Another Vietnam veteran, Larry Webber, stood solemnly at the entrance to Rolling Hills School bearing a large American flag.
“It was a lot different when I came back,” he said. “There was nothing. It was like I was a stranger, so I’m glad to see all this.”
Asked why he was there he shrugged and said, “It’s the least I could do,” then produced a faded photo of his son, a Marine with at least a dozen medals hanging on the chest of his dress blues, including two bronze stars and two purple hearts earned during four tours of duty.
Many other veterans brought flags. Marine Master Gunnery Sgt. Ken Cannon of Placerville chatted with Leon while holding an 18-foot pole with the scarlet Marine flag, the stars and stripes and room for a couple more.
He was there because “Sky’s coming home,” he said. “I never expected to see this many people here … I’m so glad.”
His voice broke, but composed himself and continued, “There’s still a war going on … and I worry that people are forgetting that local men and women are still going over there, and sometimes they come back like this.”
Desert Storm veteran John Linke of El Dorado Hills was also displaying a large flag. His companion Mary Saporito explained that they were both in law enforcement, as were their families.
National Guardsman Josh Meadors sat in his jeep afterward with his Air Force buddy Nick Madsen, listening to Moonshine Bandit’s “American Pride,” cranked up loud. No one asked them to turn it down.
Like many pre-teens present Thursday, Brad Walden had one of the Mote parents as a teacher. His sister had the other, according to their mother, Cindy.
Scouts past and present
Silva Valley Parkway was filled with scouts past and present Thursday night. John and Pegi Scarlett led Sky’s Pack 454 in the mid 1990s.
The current leader of pack 454, Russ Wilcox, brought an estimated 50 scouts, all of whom held their salute respectfully as the procession passed.
Many in the crowd identified themselves as military families. Adam Diesel and his fiancée Tanya Johnson drove down from Placerville to pay their respects.

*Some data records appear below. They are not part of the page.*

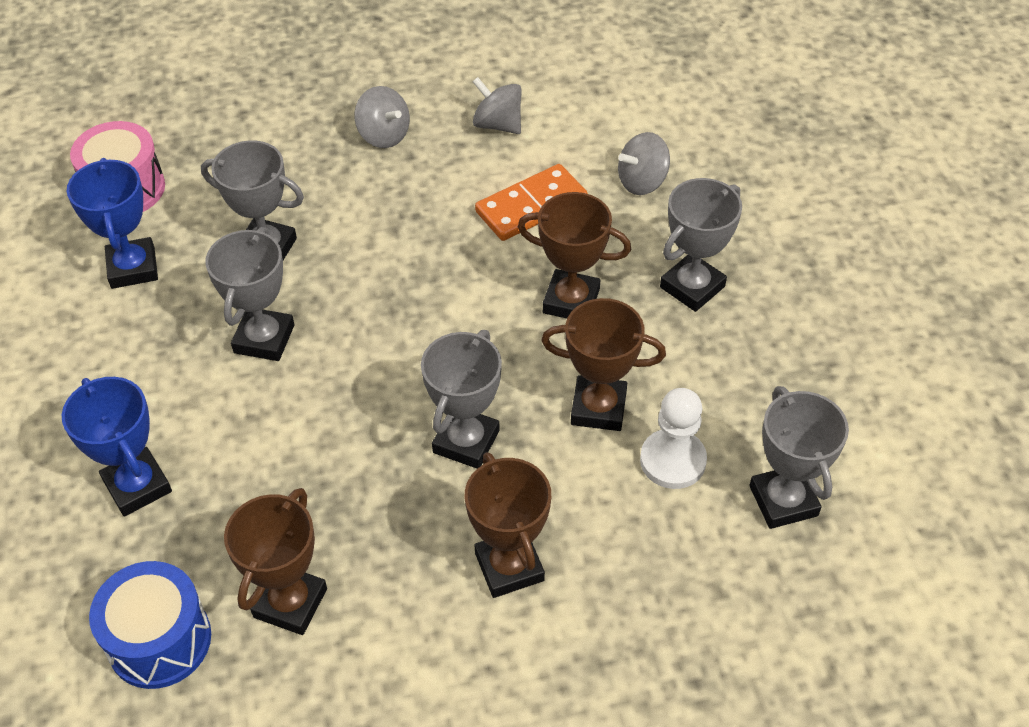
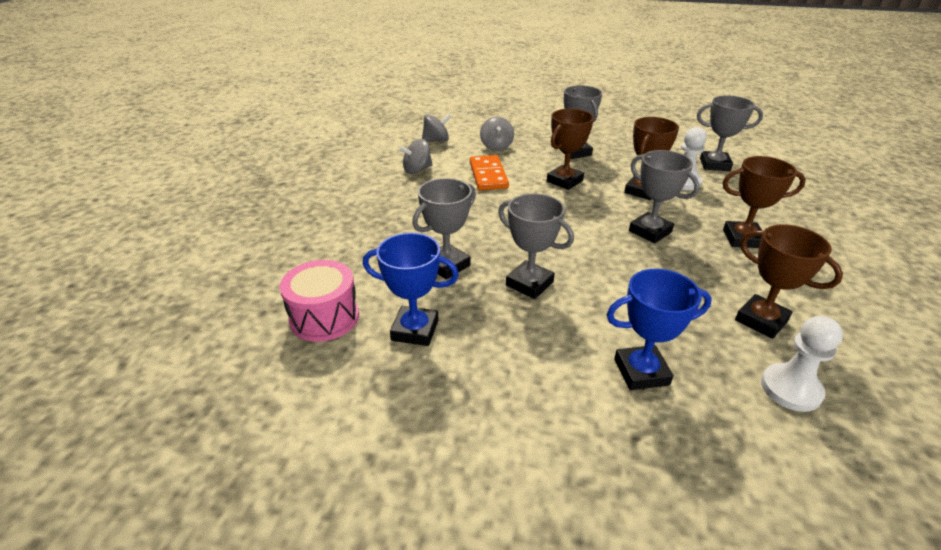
camera: 65 degrees left, 15 degrees down
blue drum [89,561,211,689] -> white pawn [761,316,843,412]
grey spinning top [354,86,410,148] -> grey spinning top moved to [422,114,452,142]

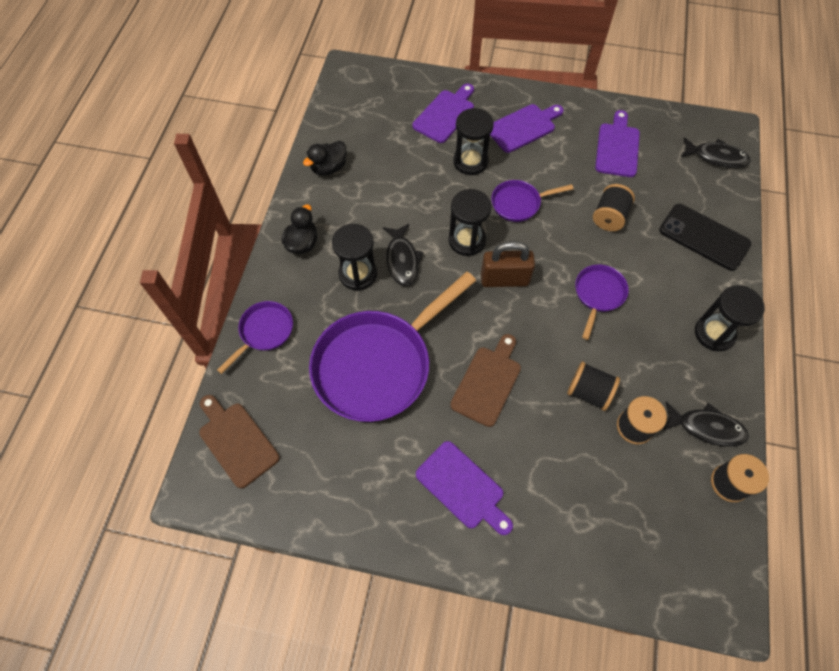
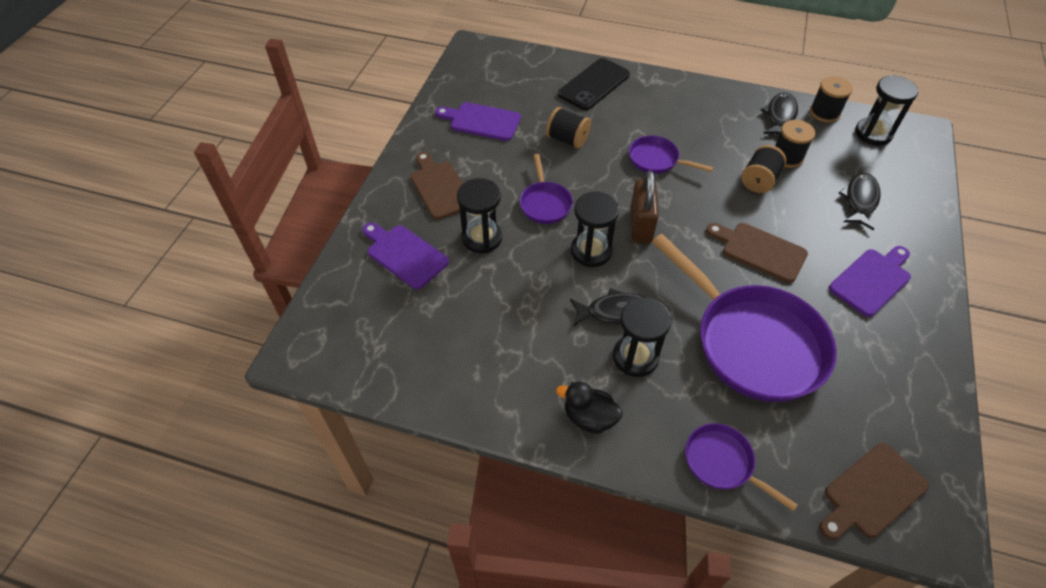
camera: 85 degrees left, 10 degrees down
black duck [303,141,346,176] -> none
purple cutting board [490,104,564,153] -> brown cutting board [410,152,463,220]
black fish [681,137,751,168] -> black fish moved to [838,173,880,230]
black hourglass [695,285,765,351] -> black hourglass moved to [855,75,919,145]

Diesel’s father, Bob, is a Vietnam veteran and an architect with Anova Nexus in Placerville, working with Leon on the El Dorado Hills Veterans’ Memorial planned for Promontory Park.
Another Memorial advocate, silver star recipient Dick Grinnell was there with his grandson Nick and his son Ed, a Naval Academy graduate and Desert Storm pilot.
Sponsors are needed to complete the memorial. For more information, visit the memorial web site, www.edhvetsmemorial.org.
Sky Mote’s death was particularly poignant to Steve Pubols of Placerville. His son Kyle just completed a 12-month deployment with the Marines, returning home last week. “So I’m here to honor this young man’s sacrifice, and his family’s,” he said.
Denny Minshall was impressed by the support the family received from all facets of the military since Sky’s death. “This entire family has been buoyed by this brotherhood in ways we never imagined,” he said.
Russ Mote exited the mortuary late Thursday night exhausted and in need of sustenance. He nonetheless lingered to thank the remaining friends and family, and offered to answer questions for the Mountain Democrat, who dispatched him to his limo with orders to find a meal, which amused Sky’s brother Erick, who stuck around long enough to describe the scene on El Dorado Hills Boulevard as “awesome … really something special,” before joining his father.
With the limo waiting, Carson chased this reporter down in the parking lot to make sure the story conveyed the family appreciation for the events of the day.
“There’s no way to express the gratitude we have to everyone,” he said.